Water vapor in saturated air is attracted to condensation nuclei such as salt particles, dust, or even bacteria that are small enough to be held aloft by air circulation alone. If condensation occurs below the freezing level, the average size of a newly formed droplet is around 0.02 mm (0.0008 in). Clouds that form just above the freezing level are composed of supercooled liquid droplets, while those that condense out at higher altitudes where the air is much colder generally form of ice crystals.
There are three main sources of vertical lift. The first is a combination of frontal and cyclonic lift. It occurs when stable or slightly unstable air, exposed to little or no surface heating, is forced aloft at weather fronts and around centers of low pressure. Cloud droplets form when the air is lifted beyond the condensation level where water vapor condenses on nuclei and droplets grow to a size of typically 0.025 mm (.001 in). In a cloud the droplets collide to form larger droplets. These larger droplets remain aloft as long as the atmospheric drag force of the air below them is larger than the gravitational force on them.
If the cloud droplets continue to grow past this size, they become too heavy to be held aloft and fall as rain. When this process takes place just above the freezing level, with additional lifting and growth in size, droplets can turn into freezing rain. At temperatures well below freezing, the vapor turns into ice crystals that average about 0.25 mm in length. With continuing lift, ice crystals combine with the vapor and each other until they are too heavy to be supported by the vertical air currents and fall out as snow.

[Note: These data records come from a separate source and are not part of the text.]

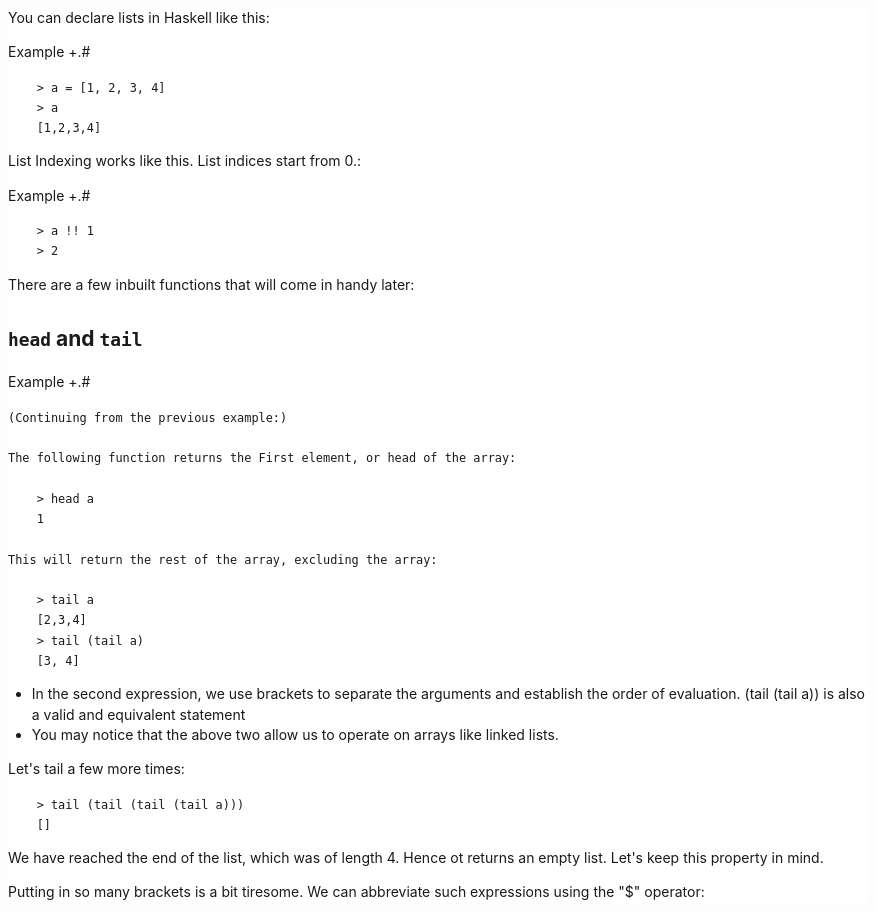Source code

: You can declare lists in Haskell like this:

Example +.#

```
    > a = [1, 2, 3, 4]
    > a
    [1,2,3,4]
```

List Indexing works like this. List indices start from 0.:

Example +.#

```
    > a !! 1
    > 2
```

There are a few inbuilt functions that will come in handy later:

## `head` and `tail`

Example +.#

```
(Continuing from the previous example:)

The following function returns the First element, or head of the array:

    > head a
    1

This will return the rest of the array, excluding the array:

    > tail a
    [2,3,4]
    > tail (tail a)
    [3, 4]
```

* In the second expression, we use brackets to separate the arguments
  and establish the order of evaluation. (tail (tail a)) is also a
  valid and equivalent statement
* You may notice that the above two allow us to operate on arrays like
  linked lists.

Let's tail a few more times:

```
    > tail (tail (tail (tail a)))
    []
```

We have reached the end of the list, which was of length 4. Hence ot
returns an empty list. Let's keep this property in mind.

Putting in so many brackets is a bit tiresome. We can abbreviate such
expressions using the "$" operator:


[hsvideo]: https://www.youtube.com/playlist?list=PLe7Ei6viL6jGp1Rfu0dil1JH1SHk9bgDV
[learnyouahaskell]: https://learnyouahaskell.com/
[ghc]: https://www.haskell.org/ghc/
[ghci-startup]: https://downloads.haskell.org/ghc/latest/docs/html/users_guide/ghci.html#the-ghci-files 
[wiki-function]: https://en.wikipedia.org/wiki/Function_(mathematics)
[wiki-greedy]: https://en.wikipedia.org/wiki/Greedy_algorithm
[wiki-currying]: https://en.wikipedia.org/wiki/Currying
[wiki-static]: https://en.wikipedia.org/wiki/Type_system#STATIC
[wiki-anonfunc]: https://en.wikipedia.org/wiki/Anonymous_function
[wiki-purefunc]: https://en.wikipedia.org/wiki/Purely_functional_programming
[kowainik-naming]: https://kowainik.github.io/posts/naming-conventions
[haskell-lexical]: https://www.haskell.org/onlinereport/lexemes.html
[haskell-opprec]: https://www.haskell.org/onlinereport/decls.html#fixity
[haskell-types]: https://www.haskell.org/onlinereport/haskell2010/haskellch6.html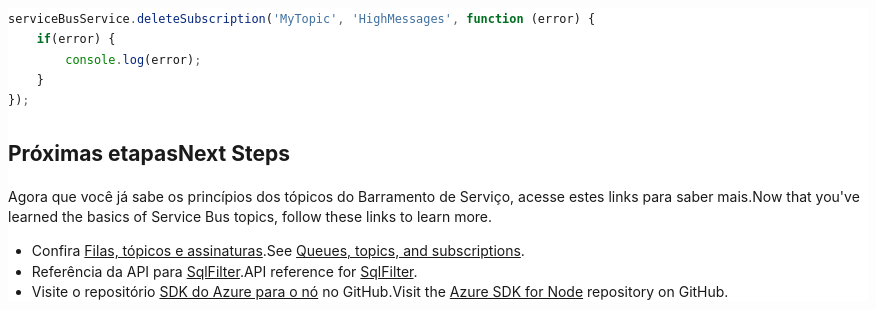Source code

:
 ```javascript
serviceBusService.deleteSubscription('MyTopic', 'HighMessages', function (error) {
    if(error) {
        console.log(error);
    }
});
```

## <a name="next-steps"></a><span data-ttu-id="21957-200">Próximas etapas</span><span class="sxs-lookup"><span data-stu-id="21957-200">Next Steps</span></span>
<span data-ttu-id="21957-201">Agora que você já sabe os princípios dos tópicos do Barramento de Serviço, acesse estes links para saber mais.</span><span class="sxs-lookup"><span data-stu-id="21957-201">Now that you've learned the basics of Service Bus topics, follow these links to learn more.</span></span>

* <span data-ttu-id="21957-202">Confira [Filas, tópicos e assinaturas][Queues, topics, and subscriptions].</span><span class="sxs-lookup"><span data-stu-id="21957-202">See [Queues, topics, and subscriptions][Queues, topics, and subscriptions].</span></span>
* <span data-ttu-id="21957-203">Referência da API para [SqlFilter][SqlFilter].</span><span class="sxs-lookup"><span data-stu-id="21957-203">API reference for [SqlFilter][SqlFilter].</span></span>
* <span data-ttu-id="21957-204">Visite o repositório [SDK do Azure para o nó][Azure SDK for Node] no GitHub.</span><span class="sxs-lookup"><span data-stu-id="21957-204">Visit the [Azure SDK for Node][Azure SDK for Node] repository on GitHub.</span></span>

[Azure SDK for Node]: https://github.com/Azure/azure-sdk-for-node
[Azure portal]: https://portal.azure.com
[SqlFilter.SqlExpression]: service-bus-messaging-sql-filter.md
[Queues, topics, and subscriptions]: service-bus-queues-topics-subscriptions.md
[SqlFilter]: /dotnet/api/microsoft.servicebus.messaging.sqlfilter
[Node.js Cloud Service]: ../cloud-services/cloud-services-nodejs-develop-deploy-app.md
[Criar e implantar um aplicativo Node.js em um site da Web do Azure]: ../app-service-web/app-service-web-get-started-nodejs.md
[Node.js Cloud Service with Storage]: ../cloud-services/cloud-services-nodejs-develop-deploy-app.md
[Node.js Web Application with Storage]:../cosmos-db/table-storage-cloud-service-nodejs.md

The second source of vertical lifting, buoyant convection, is caused by daytime solar heating at surface level, or by relatively high absolute humidity. Air warmed in this way becomes increasingly unstable and it rises and cools until its temperature equals that of the surrounding air aloft. If air near the surface becomes extremely warm and unstable, it can result in rapidly rising clouds that cause severe weather. Strong convection updrafts enable droplets to grow to nearly .075 mm (.003 in) before precipitating as heavy rain from active thunderclouds. Occasionally, very warm unstable air is present around fronts and low-pressure centers. As with non-frontal convective lift, increasing instability promotes upward vertical cloud growth and raises the potential for severe weather.
A third source of lift is wind circulation forcing air over a physical barrier such as a mountain. This is called orographic lift. If the air is generally stable, nothing more than lenticular cap clouds will form. However, if the air becomes sufficiently moisture laden and unstable, orographic showers or thunderstorms may appear.
Additionally, there are three other mechanisms for lowering the air temperature to the point where water vapor condenses. All of these occur near surface level and do not require lifting of the air. Cooling by conduction, radiation, and evaporation can cause condensation at surface level resulting in the formation of fog.
Conduction cooling takes place when air from a relatively mild source area comes into contact with a colder surface, such as when mild marine air moves across a colder land area. Radiation cooling occurs due to the emission of infrared radiation, either by the air or by the surface underneath. This type of cooling commonly occurs at night when the sky is clear. Evaporative cooling happens when moisture is added to the air through evaporation, which forces the air temperature to cool to its wet-bulb temperature, or sometimes to the point of saturation.
So clouds float and hover. Who would have guessed? Aren’t they pretty?